SALT LAKE COUNTY, Utah – People who walk and bike along the Jordan River Trail are noticing something unique along the riverbank – Christmas trees.
County workers are placing the trees along the river to prevent erosion.
“This bank has been moving about six feet in the last year,” said Bob Thompson, the Watershed Section manager for Salt Lake County. “It’s actually moving very quickly right now and that makes this whole section of bank unstable.”
Erosion could threaten the trail and homes nearby.
Over the span of two days, the trees will be tied together with fence wire and then bolted to the riverbank with earth anchors.
“They have lots of branches and needles that hang off of them and those things slow the river current down,” Thompson said. “Instead of eroding the bank, they will actually change the process."
The county could use rocks to solve the erosion issue, but that solution would cost thousands of dollars.
The cost to use old Christmas trees rescued from the county landfill comes to about two dollars per foot.

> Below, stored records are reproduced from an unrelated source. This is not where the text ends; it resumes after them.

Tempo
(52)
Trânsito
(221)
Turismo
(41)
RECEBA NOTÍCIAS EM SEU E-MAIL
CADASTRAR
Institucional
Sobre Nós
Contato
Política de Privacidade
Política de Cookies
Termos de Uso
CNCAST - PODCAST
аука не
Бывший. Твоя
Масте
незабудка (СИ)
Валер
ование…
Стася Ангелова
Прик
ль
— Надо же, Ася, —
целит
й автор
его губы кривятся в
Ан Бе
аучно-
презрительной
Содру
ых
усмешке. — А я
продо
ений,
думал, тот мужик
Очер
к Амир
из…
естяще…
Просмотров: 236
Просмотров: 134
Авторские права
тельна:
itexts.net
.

“We’re saving an immense amount of money by doing the process the way we are doing it,” Thompson said.
Eventually, the trees will be covered with dirt and plants – something that would have happened if rocks were placed along the river.
“This process allows nature to take its course,” Thompson said.

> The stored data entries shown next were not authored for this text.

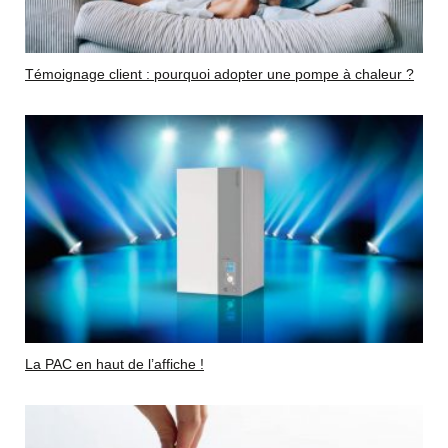
Témoignage client : pourquoi adopter une pompe à chaleur ?
La PAC en haut de l’affiche !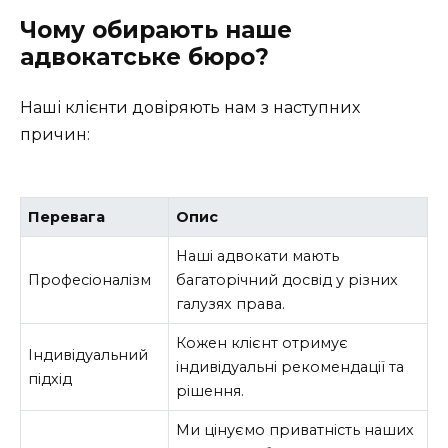
Чому обирають наше
адвокатське бюро?
Наші клієнти довіряють нам з наступних
причин:
Перевага
Опис
Наші адвокати мають
Професіоналізм
багаторічний досвід у різних
галузях права.
Кожен клієнт отримує
Індивідуальний
індивідуальні рекомендації та
підхід
рішення.
Ми цінуємо приватність наших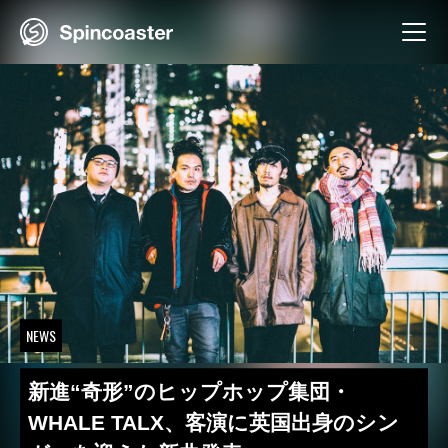
Skip
to
content
NEWS
新進“奇形”のヒップホップ集団・
WHALE TALX、客演に英国出身のシン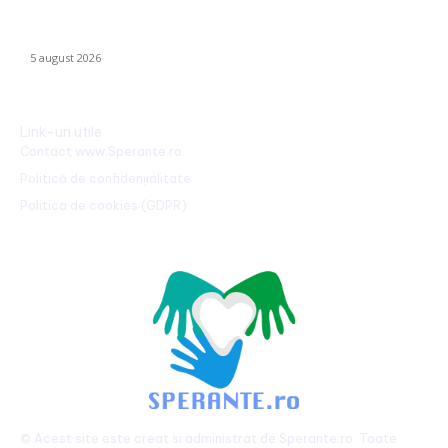
Ucraina implementează evacuarea a zeci de familii din
Kramatorsk: „Este o alegere complicată, dar esențială”
5 august 2026
Link-uri utile
Contact www.Sperante.ro
Politică de confidențialitate
Politica de cookies (GDPR)
© Acest site este creat si administrat de
Sperante.ro
. Toate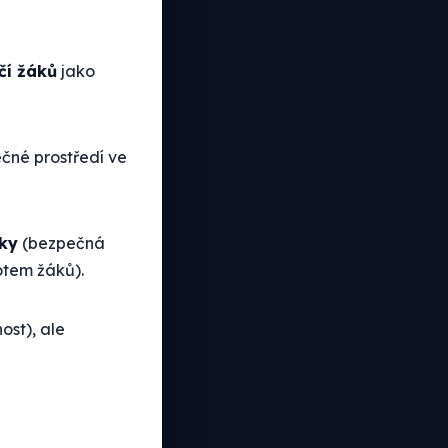
čí žáků
jako
ečné prostředí ve
ky
(bezpečná
votem žáků).
ost), ale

They will be held in place for many years, providing a stable and inexpensive solution to the issue of erosion.
“This is a free material,” Thompson said. “People use these, they celebrate them at Christmastime, which is great, but then we can reuse them and these things will last for decades."
Workers will use roughly 200 trees on this section of the Jordan River. They plan to use about 1,000 trees in their other projects on rivers around the county this season.